- But de l'exercice
Extrayez de la critique de film ci-dessous tout ce qui va de « Et puis apparaît » jusqu'à « de la projection. », sans changer un seul mot.

- Texte à lire

Cela fait si longtemps que l’on est fidèle à Woody Allen que lorsque le film commence, on est immédiatement gagné par une sensation de familiarité qui va jusqu’à la police de caractères utilisée pour le générique. Et évidemment encore, l’ouverture de l’opus se fait avec, en fond sonore, un inévitable jazz qui craque (quoique, pour une fois, le morceau soigneusement choisi par le cinéaste dans sa discothèque est plus binaire que ternaire, avec un swing qui décoiffe – « The In Crowd » Ramsey Lewis Trio).

Et puis apparaît Joaquin Phoenix au volant de sa voiture, négligé, fatigué, mais sublimé par la photographie toute en teintes sépias de Darius Khondji. « Terra cognita ! » se prend à crier intérieurement le cinéphile, pour peu qu’il soit latiniste (distingué, forcément). Et puis, après avoir été aussi facilement embarqué, l’auteur de ces lignes doit avouer un sentiment de relative déconvenue à l’issue de la projection.

- Données brutes
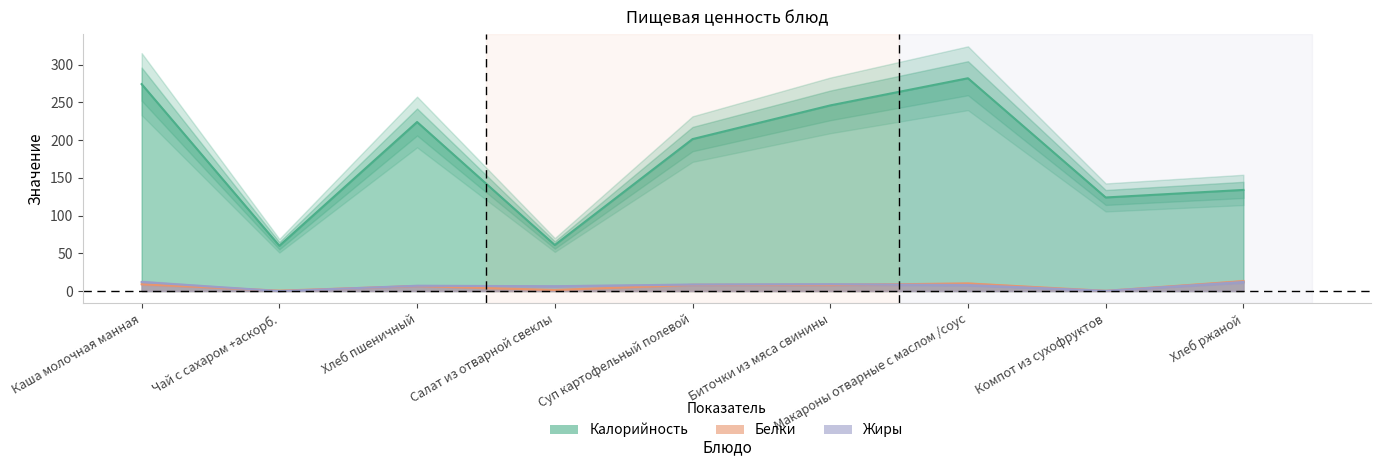

Which series ends up on top after the final intersection of Белки and Жиры?

Белки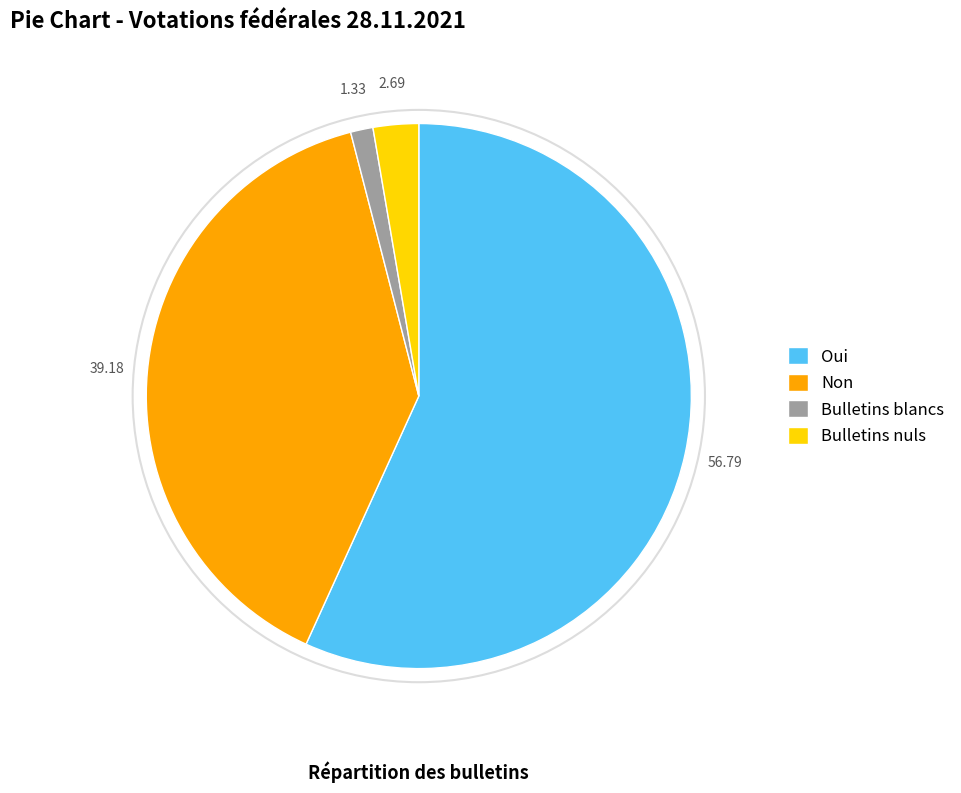

How many slices are in this pie chart?

4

- Réponse ci-dessous
Et puis apparaît Joaquin Phoenix au volant de sa voiture, négligé, fatigué, mais sublimé par la photographie toute en teintes sépias de Darius Khondji. « Terra cognita ! » se prend à crier intérieurement le cinéphile, pour peu qu’il soit latiniste (distingué, forcément). Et puis, après avoir été aussi facilement embarqué, l’auteur de ces lignes doit avouer un sentiment de relative déconvenue à l’issue de la projection.